The various motions involved were the following: On May 5, 1997, the defendant filed a motion for a new trial which requested an evidentiary hearing and discovery. This motion was followed by other motions seeking discovery of photographs and other materials, and funds to hire experts. The trial judge denied the motion for a new trial and other motions without an evidentiary hearing on August 15, 1997, supporting his denial with a comprehensive and carefully prepared memorandum of decision. The defendant then filed combined motions to reconsider and stay the denial of his motion for a new trial and an amended and revised motion for a new trial which requested an evidentiary hearing and discovery. On September 4, 1997, the judge denied this motion and the other posttrial motions that he had not previously acted on.

The defendant was represented by two lawyers who acted as a team. We shall refer to them as a team throughout most of this opinion, with reference to the defendant’s lead trial counsel when we discuss the conflict of interest allegation that the defendant has lodged against him.

In addition to the argument just discussed, the defendant in another section of his brief makes an argument seeking suppression of his statements on due process grounds.
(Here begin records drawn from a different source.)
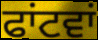
ਫਾਂਟਵਾਂ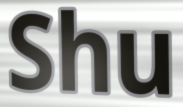
ShuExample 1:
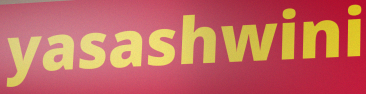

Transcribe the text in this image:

yasashwini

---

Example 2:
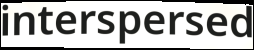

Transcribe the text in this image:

interspersed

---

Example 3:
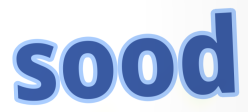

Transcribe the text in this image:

sood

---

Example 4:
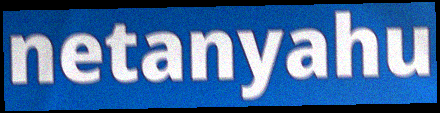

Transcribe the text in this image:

netanyahu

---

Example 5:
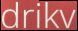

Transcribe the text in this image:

drikv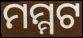
ମମ୍ମଟ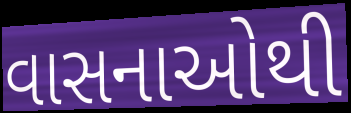
વાસનાઓથી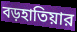
বড়হাতিয়ারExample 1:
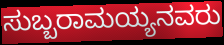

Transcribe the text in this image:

ಸುಬ್ಬರಾಮಯ್ಯನವರು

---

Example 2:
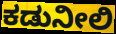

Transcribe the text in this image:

ಕಡುನೀಲಿ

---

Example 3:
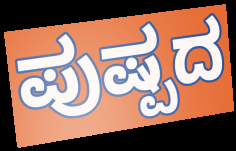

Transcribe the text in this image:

ಪುಷ್ಪದ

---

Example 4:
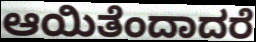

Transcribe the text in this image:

ಆಯಿತೆಂದಾದರೆ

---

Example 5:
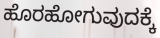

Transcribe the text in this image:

ಹೊರಹೋಗುವುದಕ್ಕೆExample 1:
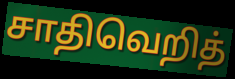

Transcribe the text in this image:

சாதிவெறித்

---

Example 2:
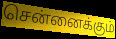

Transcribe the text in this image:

சென்னைக்கும்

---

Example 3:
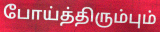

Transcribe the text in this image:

போய்த்திரும்பும்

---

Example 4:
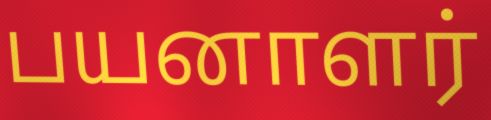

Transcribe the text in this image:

பயனாளர்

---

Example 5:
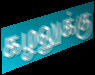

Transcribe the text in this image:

கழலுக்குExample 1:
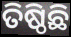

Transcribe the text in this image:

ତିଷ୍ଠିଛି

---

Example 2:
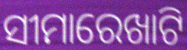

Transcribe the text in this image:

ସୀମାରେଖାଟି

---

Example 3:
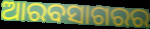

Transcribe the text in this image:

ଆରବସାଗରର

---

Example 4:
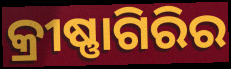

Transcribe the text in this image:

କ୍ରୀଷ୍ଣାଗିରିର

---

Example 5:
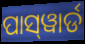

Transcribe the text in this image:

ପାସ୍‌ୱାର୍ଡ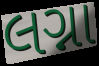
લગ્ના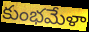
కుంభమేళాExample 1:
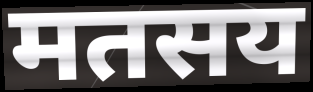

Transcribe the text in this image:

मतसय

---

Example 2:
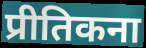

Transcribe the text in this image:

प्रीतिकना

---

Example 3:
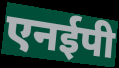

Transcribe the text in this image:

एनईपी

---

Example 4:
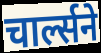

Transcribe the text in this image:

चार्ल्सने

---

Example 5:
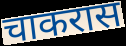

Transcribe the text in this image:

चाकरासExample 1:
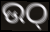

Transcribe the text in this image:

ଉଠ୍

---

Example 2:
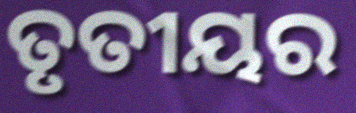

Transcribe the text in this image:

ତୃତୀୟର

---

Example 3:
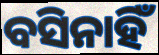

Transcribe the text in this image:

ବସିନାହିଁ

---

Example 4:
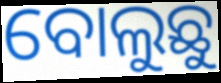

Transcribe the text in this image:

ବୋଲୁଛୁ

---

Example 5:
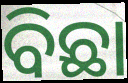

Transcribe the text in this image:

ବିଛା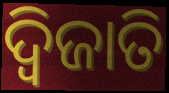
ଦ୍ୱିଜାତି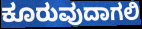
ಕೂರುವುದಾಗಲಿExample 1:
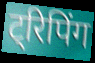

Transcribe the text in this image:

ट्रिपिंग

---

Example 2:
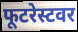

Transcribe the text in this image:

फूटरेस्टवर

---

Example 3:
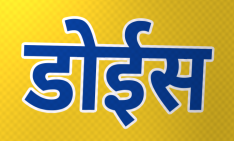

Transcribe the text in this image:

डोईस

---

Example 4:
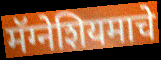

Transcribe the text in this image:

This argument adds nothing to what we have already considered, and we reject it.

An expert witness for the Commonwealth testified that a bloodstain on the outside right knee area of the jeans was consistent with the victim’s blood and that the defendant’s right knee tested positive for the presence of occult blood in a location consistent with the blood found on the jeans.

Indeed, the defendant’s present contention contradicts his trial testimony that his brother and the other man with him had worn gloves.

It will be recalled that the jury could have found that, while exercising his right to use the telephone, the defendant placed a call to his mother and was overheard telling her that he had “killed someone.”

The situation that caused the juror to be designated as an alternate juror came about as follows: A prospective witness on the Commonwealth’s witness list was unknown to the juror by her correct name. The Commonwealth’s witnesses were sequestered during the trial and this witness was not called to testify. When the witness came into the courtroom before closing argument, the juror recognized her as someone he knew, and this information was disclosed to the judge. After consultation with the judge, both counsel agreed that the juror should be designated as an alternate juror. As a result, the juror did not participate in the deliberations.